Справа от быка шаркал встрепанный санитар, чья макушка едва доходила врачу до плеча. Куртку санитар застегнул, но внизу она расходилась колоколом, по краю украшенным веревчатой бахромой. Веник, подумал Диего. Веник и Швабра. Сестра милосердия, тощая и жилистая, ростом не уступала доктору. Нелепая стрижка – щетка жестких черных волос – завершала образ.

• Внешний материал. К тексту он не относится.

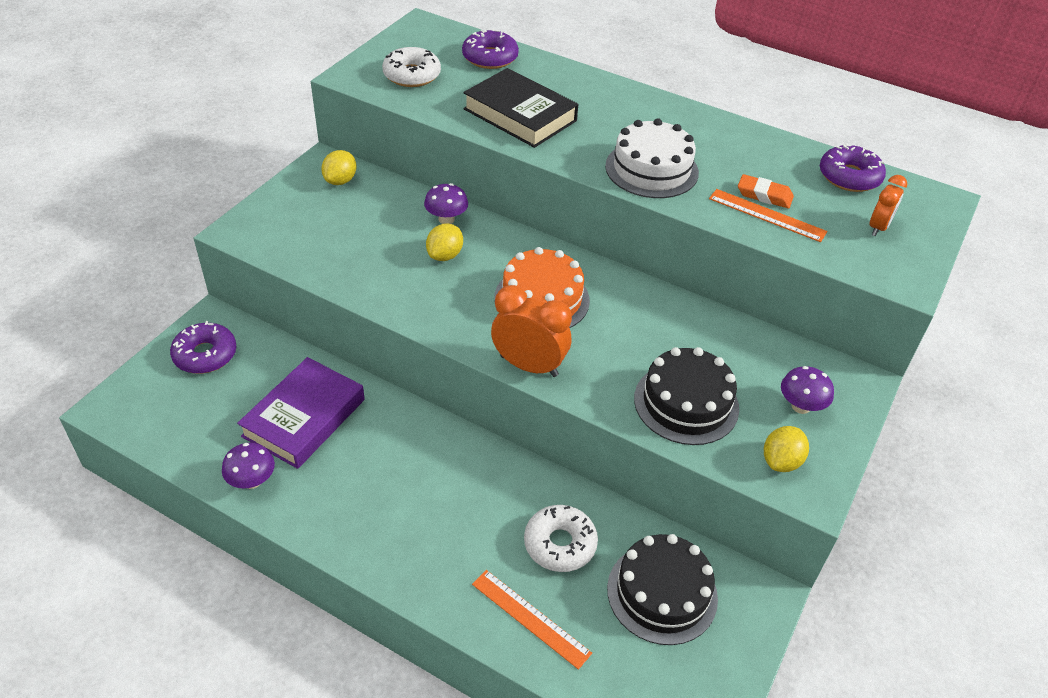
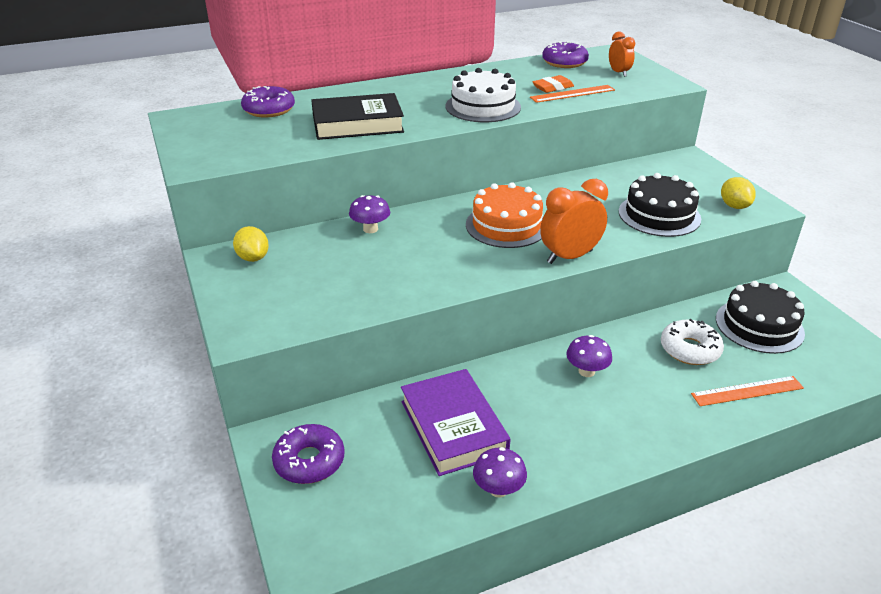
camera: 50 degrees left, 10 degrees down
(412, 75) = (238, 143): white donut -> none
(445, 255) = (411, 245): yellow lemon -> none
(800, 406) = (694, 182): purple mushroom -> purple mushroom (586, 371)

«Стыдись, малыш, – из далекого далека укорил отец. – Назвать сеньору Шваброй? Пусть даже и в мыслях? До чего ты докатился?!» Одна такая сеньора, огрызнулся Диего, хотела взять меня в рабы. «В рабы? Только к хорошенькой! – хмыкнул Луис Пераль, большой жизнелюб. – Смотри, не опозорь мои седины!» Вся Эскалона обожала чувство юмора el Monstruo de Naturaleza, вся, кроме сына драматурга.
– Прошу за мной.
Помпилианские медики поднялись на второй этаж. Диего убрал ладонь с эфеса рапиры – кажется, донья Эрлия вдолбила в маэстро новый рефлекс – и вышел на крыльцо проветриться. Во дворе, у коновязи, уже притрушенный снежной искрящейся пудрой, стоял лаковый сугроб с красной полосой – аэромоб «скорой помощи». В небе буянил верховой ветер: гнал, сбивая в кучу, отару косматых облаков. Из рощи несся сварливый вороний грай. Самих птиц видно не было, и чудилось, будто облака жалуются на пастуха.
Сойдя с крыльца, маэстро встал у колоды для рубки дров. Сам не зная, зачем, ковырнул пальцем иссеченную поверхность, загнал занозу под ноготь – и, чертыхаясь, начал ее извлекать. Заноза, дрянь этакая, сидела глубоко, пришлось ухватить краешек зубами.